The only draw back I can see. Is that the cactus may start growing.I would think that if you can grind the cactus real fine. And catch the dripping juice .You may be able to use it. I would think thatyou can use A chipper shredder to chop it .


----------



## suburbanite (Jul 27, 2006)

Gypsy, while you could make an experiment of it, the commercial compost-makers of my area won't accept cactus as a feedstock for their operations. My guess is that even under commercial composting processes, the spines don't break down quickly or reliably enough.

Prickly pear are edible. I imagine if you skinned them to remove the spines then the center portions would be okay to compost.

It sounds to me like a reasonable thing to do would be to remove the creosote bushes and any cactus from your yard, fence it with hardware cloth extending underground to exclude rodents, and let your dogs or cats roam in it as a playpen for a few weeks until they've removed any remaining vermin trapped within the fence. An experiment on this theme in Southern California/Arizona border regions reverted the desert to native grassland within a year; the rodents are part of what keeps it desert after the overgrazing.

Likewise with the garden area but plant your desired crops instead of letting the native grasses take over.

If you and neighbors can get behind a patchwork of rodent-exclusion zones, these and a creosote eradication program might rehabilitate the area back to grassland, as your exclusion zones could act as seed-producing islands to restore the grasses to the adjacent areas. (You needn't remove the cactus for this, though, and certainly don't mess with any protected cactus species!)


----------



## TxGypsy (Nov 23, 2006)

"Prickly pear are edible. I imagine if you skinned them to remove the spines then the center portions would be okay to compost."

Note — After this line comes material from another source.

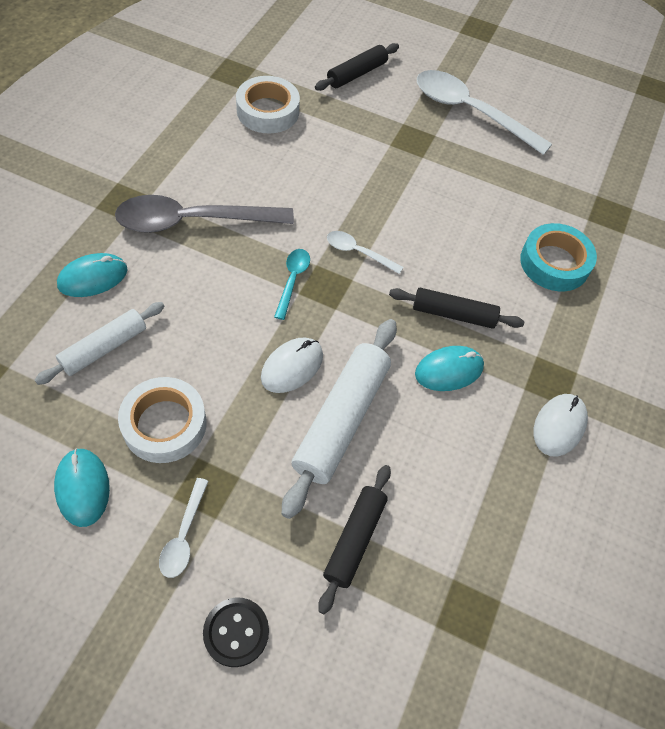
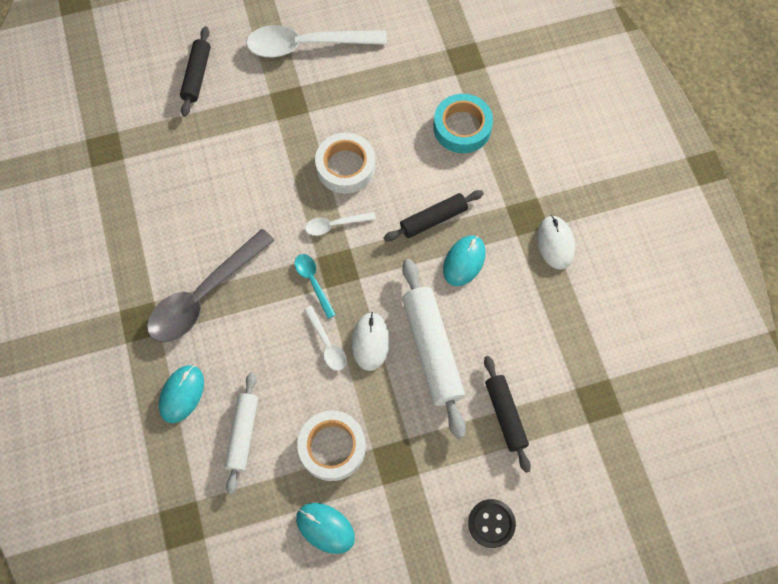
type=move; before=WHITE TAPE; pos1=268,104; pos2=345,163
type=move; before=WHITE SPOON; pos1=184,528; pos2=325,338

You're correct, they are edible. Seems like a shame not to run it through the stomach of something first doesn't it? I wonder if I were to remove the thorns if it would be good for rabbits. Goodness knows the jackrabbits thrive on the stuff. I'll add that to my list of questions for the ag extension agent.

"It sounds to me like a reasonable thing to do would be to remove the creosote bushes and any cactus from your yard, fence it with hardware cloth extending underground to exclude rodents, and let your dogs or cats roam in it as a playpen for a few weeks until they've removed any remaining vermin trapped within the fence."

 You mean....actually put his highness out in the wild where he might run across a rodent?!! LOL...my dog would probably faint if he saw a mouse. The local folks call our rodents pack rats and they are supposed to be fairly good size. I haven't seen any yet. I may try the good old slick sided metal trashcan trap. Any other rodent control suggestions? 

Good luck getting my neighbors to agree to anything! I'm afraid my little prairie restoration project will have to start with me. I'm sure if I would offer to do all the work they might let me do a couple of acres  Fortunately I am buying more ajoining land as I can get folks to sell to me so I'll be able to expand my efforts. My main problem right now is a lack of native grass to reseed the area. The area between the creosote bushes is bare.


----------



## pixelphotograph (Apr 8, 2007)

I wouldn't use them because like one poster mentioned the spines don't break down readily and I don't feel like putting my hands into compost and digging around into something that could hurt me..


----------